— Мне кажется, у вас есть для этого все: деньги, свобода и то, что в Европе называют «положение в обществе». Но вы смотрите на жизнь как на что-то — как бы это сказать — очень тягостное.
— А надо смотреть на нее как на что-то веселое, заманчивое, чудесное? — спросила Гертруда.
— Да, конечно… если вы только способны. По правде говоря, все дело в этом, — добавил Феликс.
— А вы знаете, сколько на свете горя? — спросила Феликса его модель.
— Кое-что я повидал, — ответил молодой человек. — Но все это осталось там, за океаном. Здесь я ничего такого не вижу. У вас здесь настоящий рай.
Гертруда ничего не сказала в ответ, она сидела и молча смотрела на георгины, на кусты смородины в саду; Феликс тем временем продолжал рисовать.
— Чтобы радоваться, — сказала она наконец, — чтобы не смотреть на жизнь как на что-то тягостное, надо дурно вести себя?
Феликс снова рассмеялся своим неудержимым, беззаботным смехом.
— Нет, по чести говоря, не думаю. И по этой причине в числе всех прочих, я ручаюсь, вы вполне способны, если только вам предоставить эту возможность, радоваться жизни. И в то же время неспособны вести себя дурно.
— Знаете, никогда не следует говорить человеку, что он неспособен дурно вести себя, — сказала Гертруда. — Стоит только в это поверить, и тебя тут же подстережет судьба.
— Вы, как никогда, прекрасны, — сказал безо всякой последовательности Феликс.
Гертруда привыкла уже к тому, что он это говорит.

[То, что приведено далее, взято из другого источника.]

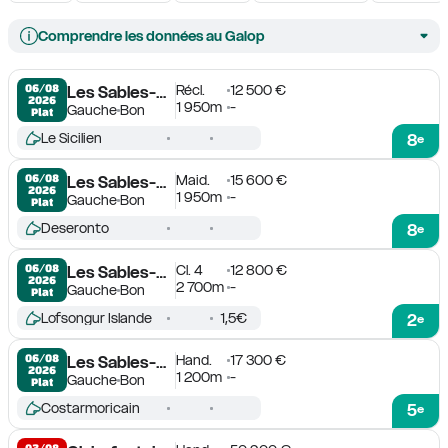
Comprendre les données au Galop
Récl.
12 500 €
06/08

Les Sables-d'Olonne
2026
1 950m
-
Gauche
Bon
Plat
Le Sicilien
8
e
Maid.
15 600 €
06/08

Les Sables-d'Olonne
2026
1 950m
-
Gauche
Bon
Plat
Deseronto
8
e
Cl. 4
12 800 €
06/08

Les Sables-d'Olonne
2026
2 700m
-
Gauche
Bon
Plat
Lofsongur Islande
1,5€
2
e
Hand.
17 300 €
06/08

Les Sables-d'Olonne
2026
1 200m
-
Gauche
Bon
Plat
Costarmoricain
5
e
03/08
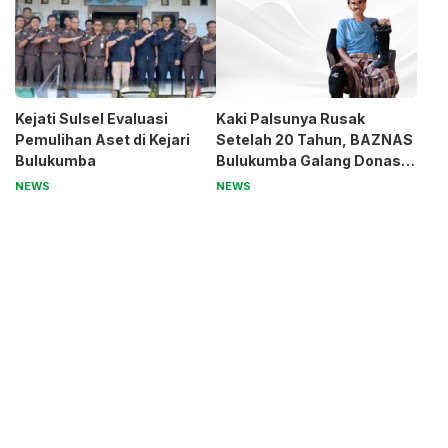
Kejati Sulsel Evaluasi
Kaki Palsunya Rusak
Pemulihan Aset di Kejari
Setelah 20 Tahun, BAZNAS
Bulukumba
Bulukumba Galang Donasi
untuk Pak Pardi
NEWS
NEWS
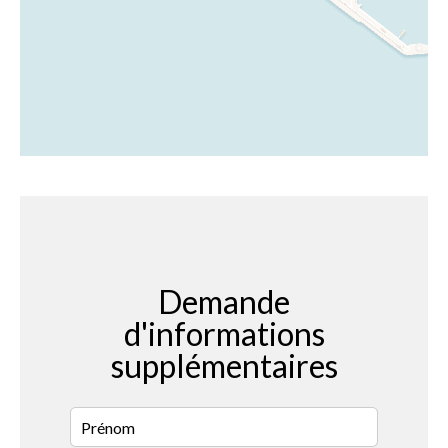
Demande
d'informations
supplémentaires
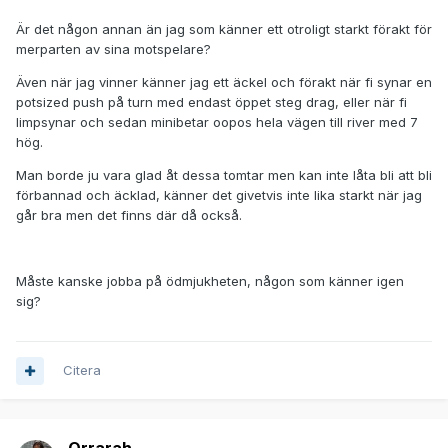
Är det någon annan än jag som känner ett otroligt starkt förakt för
merparten av sina motspelare?
Även när jag vinner känner jag ett äckel och förakt när fi synar en
potsized push på turn med endast öppet steg drag, eller när fi
limpsynar och sedan minibetar oopos hela vägen till river med 7
hög.
Man borde ju vara glad åt dessa tomtar men kan inte låta bli att bli
förbannad och äcklad, känner det givetvis inte lika starkt när jag
går bra men det finns där då också.
Måste kanske jobba på ödmjukheten, någon som känner igen
sig?
Citera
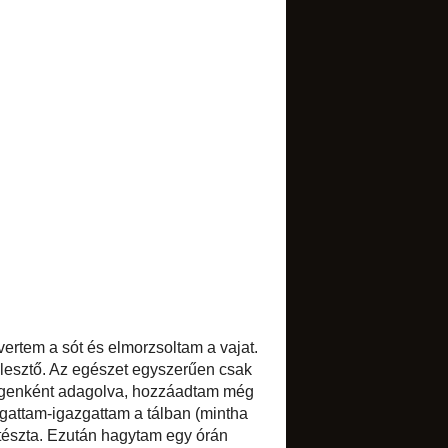
TRANSLATE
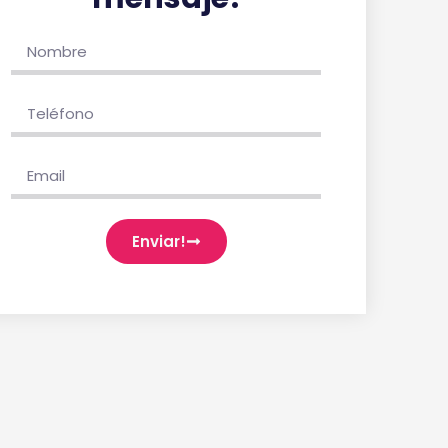
Enviar!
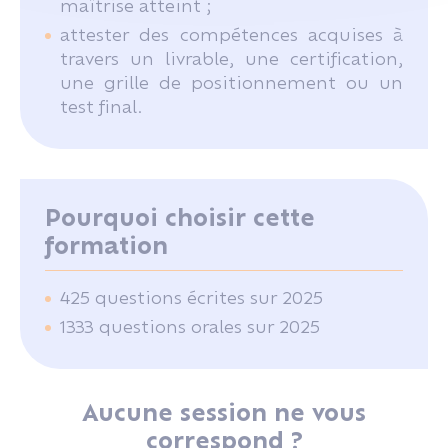
maîtrise atteint ;
attester des compétences acquises à
travers un livrable, une certification,
une grille de positionnement ou un
test final.
Pourquoi choisir cette
formation
425 questions écrites sur 2025
1333 questions orales sur 2025
Aucune session ne vous
correspond ?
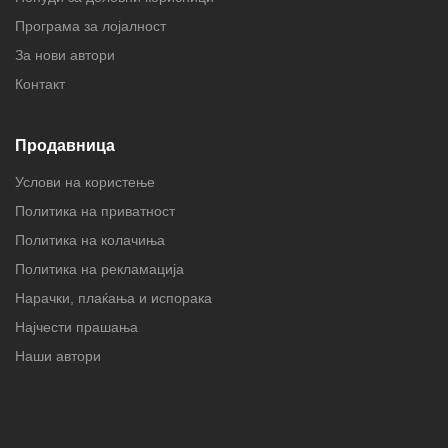
Програма за лојалност
За нови автори
Контакт
Продавница
Услови на користење
Политика на приватност
Политика на колачиња
Политика на рекламација
Нарачки, плаќања и испорака
Најчести прашања
Наши автори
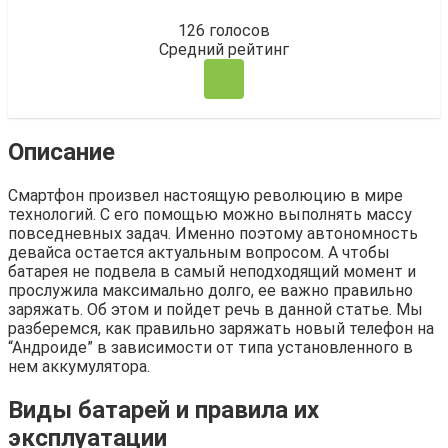
126
голосов
Средний рейтинг
Описание
Смартфон произвел настоящую революцию в мире
технологий. С его помощью можно выполнять массу
повседневных задач. Именно поэтому автономность
девайса остается актуальным вопросом. А чтобы
батарея не подвела в самый неподходящий момент и
прослужила максимально долго, ее важно правильно
заряжать. Об этом и пойдет речь в данной статье. Мы
разберемся, как правильно заряжать новый телефон на
“Андроиде” в зависимости от типа установленного в
нем аккумулятора.
Виды батарей и правила их
эксплуатации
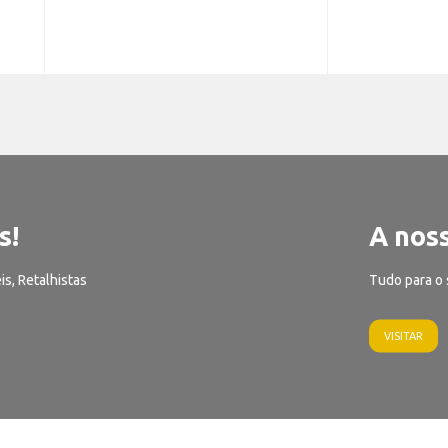
s!
A noss
is, Retalhistas
Tudo para o 
VISITAR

Ее не так это взволновало, как в первый раз.
— Что же надо для этого делать? — продолжала она. — Давать балы, посещать театры, читать романы, поздно ложиться спать?

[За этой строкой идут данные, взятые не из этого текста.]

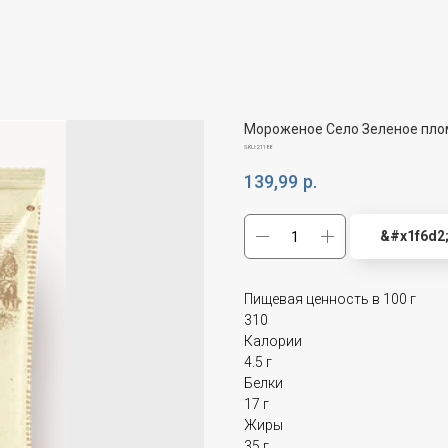
Мороженое Село Зеленое пло
SKU:
21188
139,99
р.
&#x1f6d2
Пищевая ценность в 100 г
310
Калории
4.5 г
Белки
17 г
Жиры
35 г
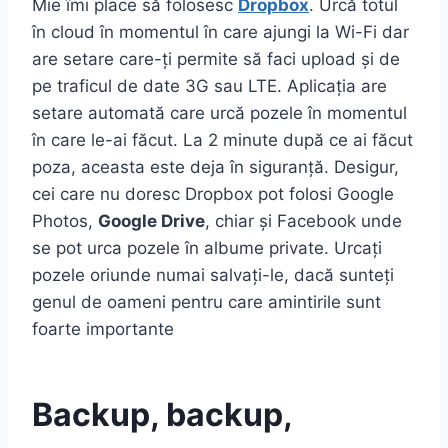
Mie îmi place să folosesc
Dropbox
. Urcă totul
în cloud în momentul în care ajungi la Wi-Fi dar
are setare care-ți permite să faci upload și de
pe traficul de date 3G sau LTE. Aplicația are
setare automată care urcă pozele în momentul
în care le-ai făcut. La 2 minute după ce ai făcut
poza, aceasta este deja în siguranță. Desigur,
cei care nu doresc Dropbox pot folosi Google
Photos,
Google Drive
, chiar și Facebook unde
se pot urca pozele în albume private. Urcați
pozele oriunde numai salvați-le, dacă sunteți
genul de oameni pentru care amintirile sunt
foarte importante
Backup, backup,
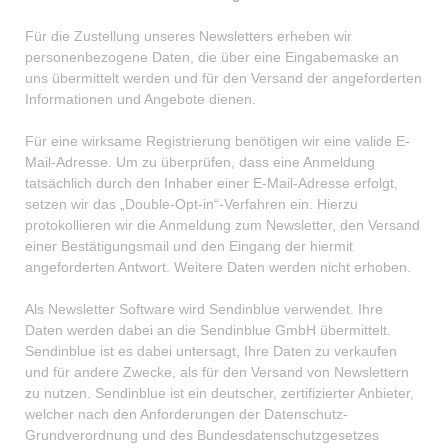
Für die Zustellung unseres Newsletters erheben wir
personenbezogene Daten, die über eine Eingabemaske an
uns übermittelt werden und für den Versand der angeforderten
Informationen und Angebote dienen.
Für eine wirksame Registrierung benötigen wir eine valide E-
Mail-Adresse. Um zu überprüfen, dass eine Anmeldung
tatsächlich durch den Inhaber einer E-Mail-Adresse erfolgt,
setzen wir das „Double-Opt-in“-Verfahren ein. Hierzu
protokollieren wir die Anmeldung zum Newsletter, den Versand
einer Bestätigungsmail und den Eingang der hiermit
angeforderten Antwort. Weitere Daten werden nicht erhoben.
Als Newsletter Software wird Sendinblue verwendet. Ihre
Daten werden dabei an die Sendinblue GmbH übermittelt.
Sendinblue ist es dabei untersagt, Ihre Daten zu verkaufen
und für andere Zwecke, als für den Versand von Newslettern
zu nutzen. Sendinblue ist ein deutscher, zertifizierter Anbieter,
welcher nach den Anforderungen der Datenschutz-
Grundverordnung und des Bundesdatenschutzgesetzes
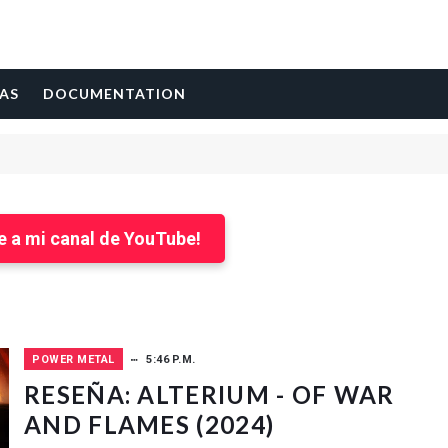
AS
DOCUMENTATION
e a mi canal de YouTube!
POWER METAL
5:46 P.M.
RESEÑA: ALTERIUM - OF WAR
AND FLAMES (2024)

— Не думаю, что радость дает нам то, что мы делаем или не делаем. Скорее — то, как мы смотрим на жизнь.
— Здесь на нее смотрят как на испытание: для того люди и рождаются на свет. Мне часто это повторяли.
— Что ж, это очень хорошо, но ведь можно смотреть на нее и иначе, — добавил он, улыбаясь. — Как на предоставленную возможность.
— Предоставленную возможность? — сказала Гертруда. — Да, так было бы куда приятнее.
— В защиту этого взгляда могу сказать лишь одно: я сам его придерживаюсь, а это немногого стоит. — Феликс отложил палитру и кисти; скрестив руки, он откинулся назад, критически оглядывая результат своей работы. — Я ведь, — сказал он, — не больно-то важная птица.
— У вас большой талант, — сказала Гертруда.
— Нет, нет, — возразил молодой человек неунывающе-бесстрастным тоном. — У меня нет большого таланта. Ничего из ряда вон выходящего. Будь он у меня, уверяю вас, я бы уж об этом знал. Я так и останусь неизвестен. Мир никогда обо мне не услышит.
Гертруда смотрела на Феликса со странным чувством: она думала об этом огромном мире, который ему был знаком, а ей нет, о том, сколько же в нем должно быть людей, блистающих талантами, если он, этот мир, позволяет себе пренебрегать подобным дарованием.
— Вообще не надо, как правило, придавать значение тому, что я говорю, — продолжал Феликс, — но в одном вы мне поверьте: ваш кузен, хоть он и добрый малый, всего лишь вертопрах.
— Вертопрах? — повторила Гертруда.
— Я истинный представитель богемы.
— Богемы?
Гертруда никогда не слышала этого слова, разве что очень похожее географическое название,{18}
и она не могла понять тот переносный смысл, который вкладывал в него ее собеседник. Но оно ей понравилось.Феликс отодвинул стул, встал из-за мольберта и, улыбаясь, медленно подошел к ней.
— Ну, если хотите, я искатель приключений, — сказал он, глядя на нее.
Она тоже поднялась, улыбаясь ему в ответ.
— Искатель приключений, — повторила она. — Тогда расскажите мне про ваши приключения.
Какое-то мгновение ей казалось, что он хочет взять ее за руку, но он вдруг очень решительно засунул руки в карманы своей просторной блузы.
— А собственно говоря, почему бы и нет, — сказал он. — Пусть я и искатель приключений, приключения мои были вполне невинного свойства. Все они счастливо оканчивались, и, я думаю, среди них нет ни одного, о котором мне не следовало бы вам говорить. Все они были очень приятны и очень милы. Словом, я рад буду воскресить их в памяти. Займите свое место снова, и я начну, — добавил он почти тотчас же, улыбаясь своей неотразимой улыбкой.